Os dados coletados mostram dois períodos distintos de variação que intrigavam os cientistas: um ciclo curto de 400 dias, relacionado a pulsações internas da própria estrela, e um ciclo longo de 2.100 dias.
“É um pouco como um barco se movendo na água. A estrela companheira cria um efeito de ondulação na atmosfera de Betelgeuse que podemos realmente ver nos dados,” disse Andrea Dupree, astrônoma do CfA e autora principal do estudo.
Confirmação de teorias anteriores
O rastro detectado aparece justamente quando Siwarha cruza na frente de Betelgeuse a cada seis anos, ou aproximadamente 2.100 dias, confirmando modelos teóricos anteriores.

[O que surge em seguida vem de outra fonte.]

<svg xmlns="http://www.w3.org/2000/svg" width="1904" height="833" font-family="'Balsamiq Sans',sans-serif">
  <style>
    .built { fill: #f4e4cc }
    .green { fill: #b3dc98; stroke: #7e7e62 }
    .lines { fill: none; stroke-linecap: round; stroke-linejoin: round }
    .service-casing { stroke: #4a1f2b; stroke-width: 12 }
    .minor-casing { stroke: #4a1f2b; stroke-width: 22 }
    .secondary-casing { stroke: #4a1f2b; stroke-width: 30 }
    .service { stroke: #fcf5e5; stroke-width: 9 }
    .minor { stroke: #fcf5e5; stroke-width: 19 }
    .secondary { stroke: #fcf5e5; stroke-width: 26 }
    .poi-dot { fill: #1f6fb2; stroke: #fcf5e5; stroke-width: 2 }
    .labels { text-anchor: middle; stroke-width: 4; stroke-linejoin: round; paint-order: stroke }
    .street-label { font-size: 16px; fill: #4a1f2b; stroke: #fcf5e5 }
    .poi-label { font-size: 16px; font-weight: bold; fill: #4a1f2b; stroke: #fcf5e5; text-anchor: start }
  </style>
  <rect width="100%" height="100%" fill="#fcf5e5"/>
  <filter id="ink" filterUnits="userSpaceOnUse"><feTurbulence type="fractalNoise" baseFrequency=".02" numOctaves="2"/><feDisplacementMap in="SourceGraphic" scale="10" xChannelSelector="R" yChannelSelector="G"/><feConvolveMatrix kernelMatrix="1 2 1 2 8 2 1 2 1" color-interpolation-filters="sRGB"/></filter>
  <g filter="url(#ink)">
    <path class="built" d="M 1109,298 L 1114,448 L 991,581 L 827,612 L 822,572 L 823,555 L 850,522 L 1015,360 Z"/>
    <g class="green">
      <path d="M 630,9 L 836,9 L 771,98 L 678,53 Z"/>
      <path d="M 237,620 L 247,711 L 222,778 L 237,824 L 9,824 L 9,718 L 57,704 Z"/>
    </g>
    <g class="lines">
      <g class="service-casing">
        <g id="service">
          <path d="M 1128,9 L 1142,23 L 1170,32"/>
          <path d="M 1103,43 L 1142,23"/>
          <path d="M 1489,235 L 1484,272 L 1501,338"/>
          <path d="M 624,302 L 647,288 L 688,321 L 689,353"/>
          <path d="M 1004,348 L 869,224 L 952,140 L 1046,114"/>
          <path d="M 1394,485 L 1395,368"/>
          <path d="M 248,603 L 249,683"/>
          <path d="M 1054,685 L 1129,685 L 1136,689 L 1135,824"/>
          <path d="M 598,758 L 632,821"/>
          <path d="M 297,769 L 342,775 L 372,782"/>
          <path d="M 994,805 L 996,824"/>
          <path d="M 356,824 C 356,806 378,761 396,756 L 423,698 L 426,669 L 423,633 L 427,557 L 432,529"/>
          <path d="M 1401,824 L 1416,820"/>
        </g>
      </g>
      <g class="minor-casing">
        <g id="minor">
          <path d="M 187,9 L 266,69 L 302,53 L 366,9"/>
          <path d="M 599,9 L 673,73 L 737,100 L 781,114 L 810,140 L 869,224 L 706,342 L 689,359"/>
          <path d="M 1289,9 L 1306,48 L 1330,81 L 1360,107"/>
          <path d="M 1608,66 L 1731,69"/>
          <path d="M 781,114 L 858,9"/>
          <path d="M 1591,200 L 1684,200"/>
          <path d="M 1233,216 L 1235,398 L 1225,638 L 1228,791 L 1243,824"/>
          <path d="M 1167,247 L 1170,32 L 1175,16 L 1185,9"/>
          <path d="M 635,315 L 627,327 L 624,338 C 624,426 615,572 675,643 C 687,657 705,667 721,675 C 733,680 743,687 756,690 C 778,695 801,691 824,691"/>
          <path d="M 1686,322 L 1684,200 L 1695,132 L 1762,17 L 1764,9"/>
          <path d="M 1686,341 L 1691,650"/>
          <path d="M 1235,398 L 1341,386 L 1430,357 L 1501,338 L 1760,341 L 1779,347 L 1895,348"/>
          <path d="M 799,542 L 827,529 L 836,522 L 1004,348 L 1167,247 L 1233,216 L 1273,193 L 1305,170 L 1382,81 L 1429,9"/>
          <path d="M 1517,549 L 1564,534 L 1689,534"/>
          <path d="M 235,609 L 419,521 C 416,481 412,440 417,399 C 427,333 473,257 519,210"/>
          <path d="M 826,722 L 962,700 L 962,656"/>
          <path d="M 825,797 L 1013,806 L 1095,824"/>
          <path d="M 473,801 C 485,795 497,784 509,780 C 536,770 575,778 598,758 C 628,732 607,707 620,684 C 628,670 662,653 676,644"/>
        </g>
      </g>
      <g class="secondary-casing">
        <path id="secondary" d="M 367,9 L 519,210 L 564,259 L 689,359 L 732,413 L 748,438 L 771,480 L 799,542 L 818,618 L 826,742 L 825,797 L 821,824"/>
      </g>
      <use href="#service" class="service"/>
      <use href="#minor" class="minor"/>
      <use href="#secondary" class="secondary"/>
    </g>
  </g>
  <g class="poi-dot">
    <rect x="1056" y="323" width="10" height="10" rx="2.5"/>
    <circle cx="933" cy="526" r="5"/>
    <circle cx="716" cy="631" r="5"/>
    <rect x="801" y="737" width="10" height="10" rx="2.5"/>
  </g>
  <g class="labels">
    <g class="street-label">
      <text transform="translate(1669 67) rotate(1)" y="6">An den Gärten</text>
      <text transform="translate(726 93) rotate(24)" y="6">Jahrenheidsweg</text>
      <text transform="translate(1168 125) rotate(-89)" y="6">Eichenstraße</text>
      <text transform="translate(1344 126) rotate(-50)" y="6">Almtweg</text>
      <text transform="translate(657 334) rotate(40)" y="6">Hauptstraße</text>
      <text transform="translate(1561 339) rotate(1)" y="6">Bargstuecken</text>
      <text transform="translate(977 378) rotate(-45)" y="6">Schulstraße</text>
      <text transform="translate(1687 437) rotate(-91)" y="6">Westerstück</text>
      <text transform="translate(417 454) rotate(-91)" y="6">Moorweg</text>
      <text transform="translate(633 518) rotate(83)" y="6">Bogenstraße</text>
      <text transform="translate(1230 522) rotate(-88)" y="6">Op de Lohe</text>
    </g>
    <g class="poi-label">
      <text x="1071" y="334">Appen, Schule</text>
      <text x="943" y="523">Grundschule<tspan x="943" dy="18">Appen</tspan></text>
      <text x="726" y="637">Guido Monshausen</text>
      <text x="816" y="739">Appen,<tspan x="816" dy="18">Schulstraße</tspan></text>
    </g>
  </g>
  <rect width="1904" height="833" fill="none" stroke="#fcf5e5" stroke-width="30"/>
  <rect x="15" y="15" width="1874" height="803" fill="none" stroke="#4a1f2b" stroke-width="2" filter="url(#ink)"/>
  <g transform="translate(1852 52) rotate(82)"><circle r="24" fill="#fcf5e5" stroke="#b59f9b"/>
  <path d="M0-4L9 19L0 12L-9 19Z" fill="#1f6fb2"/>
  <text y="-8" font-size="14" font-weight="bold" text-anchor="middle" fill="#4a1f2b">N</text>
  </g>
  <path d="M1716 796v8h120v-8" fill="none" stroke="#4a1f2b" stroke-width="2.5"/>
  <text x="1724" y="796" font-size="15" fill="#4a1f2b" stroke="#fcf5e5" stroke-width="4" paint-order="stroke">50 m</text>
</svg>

“A ideia de que Betelgeuse tinha uma companheira não detectada vinha ganhando popularidade nos últimos anos, mas sem evidências diretas, era uma teoria não comprovada,” explicou Dupree. “Com esta nova evidência direta, Betelgeuse nos dá um lugar na primeira fila para observar como uma estrela gigante muda ao longo do tempo. Encontrar o rastro de sua companheira significa que agora podemos entender como estrelas como esta evoluem, liberam material e eventualmente explodem como supernovas.”
Ainda não se conhecem todos os detalhes sobre Siwarha, como sua composição exata ou como ela se formou tão próxima de Betelgeuse.
Os astrônomos já planejam novas observações para 2027, quando Siwarha deverá emergir novamente, já que atualmente Betelgeuse está eclipsando sua companheira do nosso ponto de vista. Assim, esta descoberta também poderá ajudar a explicar fenômenos semelhantes observados em outras estrelas gigantes.